_TASK OBJECTIVE:_
Please return everything in the material below from the line containing "Document page, 1500x844 pixels." down to the line containing "text_box Occupant la", both of those lines included, reproducing each line exactly.

++++++++++++++++++++

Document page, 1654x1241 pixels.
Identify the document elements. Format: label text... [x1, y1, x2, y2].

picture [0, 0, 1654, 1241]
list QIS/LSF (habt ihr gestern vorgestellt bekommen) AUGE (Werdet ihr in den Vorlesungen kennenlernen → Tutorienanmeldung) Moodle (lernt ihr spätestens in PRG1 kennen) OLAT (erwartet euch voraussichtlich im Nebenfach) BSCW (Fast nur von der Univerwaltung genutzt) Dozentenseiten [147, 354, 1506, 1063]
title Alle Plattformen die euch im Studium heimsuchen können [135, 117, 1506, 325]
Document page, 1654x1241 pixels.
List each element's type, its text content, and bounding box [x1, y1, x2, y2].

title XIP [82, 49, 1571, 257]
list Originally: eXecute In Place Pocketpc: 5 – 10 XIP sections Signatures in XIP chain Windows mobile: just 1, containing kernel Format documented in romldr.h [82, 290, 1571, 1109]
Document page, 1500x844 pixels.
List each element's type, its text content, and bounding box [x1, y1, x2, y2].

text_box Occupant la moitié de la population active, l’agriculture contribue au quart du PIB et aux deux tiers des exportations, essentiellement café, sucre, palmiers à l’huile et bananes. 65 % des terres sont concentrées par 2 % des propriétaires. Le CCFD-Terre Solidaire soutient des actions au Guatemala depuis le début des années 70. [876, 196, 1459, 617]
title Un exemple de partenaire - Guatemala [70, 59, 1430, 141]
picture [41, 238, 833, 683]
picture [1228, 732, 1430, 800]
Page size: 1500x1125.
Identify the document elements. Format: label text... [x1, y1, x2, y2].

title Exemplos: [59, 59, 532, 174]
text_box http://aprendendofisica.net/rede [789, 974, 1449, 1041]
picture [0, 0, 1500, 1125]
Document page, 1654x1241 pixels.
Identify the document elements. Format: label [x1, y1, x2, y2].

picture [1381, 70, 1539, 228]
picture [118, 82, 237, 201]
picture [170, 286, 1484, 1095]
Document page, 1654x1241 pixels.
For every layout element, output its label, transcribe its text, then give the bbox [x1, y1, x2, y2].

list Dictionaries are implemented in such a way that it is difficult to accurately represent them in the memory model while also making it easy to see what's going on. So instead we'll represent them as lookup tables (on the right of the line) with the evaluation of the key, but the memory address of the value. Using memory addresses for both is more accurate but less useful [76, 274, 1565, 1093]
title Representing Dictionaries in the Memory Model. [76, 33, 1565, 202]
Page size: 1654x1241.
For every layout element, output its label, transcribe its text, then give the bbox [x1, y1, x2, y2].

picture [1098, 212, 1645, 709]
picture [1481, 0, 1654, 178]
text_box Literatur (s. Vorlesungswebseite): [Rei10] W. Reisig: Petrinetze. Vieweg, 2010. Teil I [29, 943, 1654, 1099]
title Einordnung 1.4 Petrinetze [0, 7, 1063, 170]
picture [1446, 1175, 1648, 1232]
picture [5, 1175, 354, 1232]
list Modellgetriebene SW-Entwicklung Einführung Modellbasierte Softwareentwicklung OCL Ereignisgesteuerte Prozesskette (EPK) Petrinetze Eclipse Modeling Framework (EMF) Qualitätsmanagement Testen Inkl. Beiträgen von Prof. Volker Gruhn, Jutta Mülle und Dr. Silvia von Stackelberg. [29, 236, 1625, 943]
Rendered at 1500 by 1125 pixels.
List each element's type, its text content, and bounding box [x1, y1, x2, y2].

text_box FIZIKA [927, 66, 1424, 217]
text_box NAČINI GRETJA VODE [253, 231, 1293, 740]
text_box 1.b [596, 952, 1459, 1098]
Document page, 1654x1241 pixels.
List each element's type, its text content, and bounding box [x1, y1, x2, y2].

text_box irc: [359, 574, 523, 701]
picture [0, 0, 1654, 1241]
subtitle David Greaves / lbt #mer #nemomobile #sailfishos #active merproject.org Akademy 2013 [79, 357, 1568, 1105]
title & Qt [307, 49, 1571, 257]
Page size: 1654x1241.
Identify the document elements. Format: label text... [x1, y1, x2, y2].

++++++++++++++++++++

_FULL OUTPUT:_
Document page, 1500x844 pixels.
List each element's type, its text content, and bounding box [x1, y1, x2, y2].

text_box Occupant la moitié de la population active, l’agriculture contribue au quart du PIB et aux deux tiers des exportations, essentiellement café, sucre, palmiers à l’huile et bananes. 65 % des terres sont concentrées par 2 % des propriétaires. Le CCFD-Terre Solidaire soutient des actions au Guatemala depuis le début des années 70. [876, 196, 1459, 617]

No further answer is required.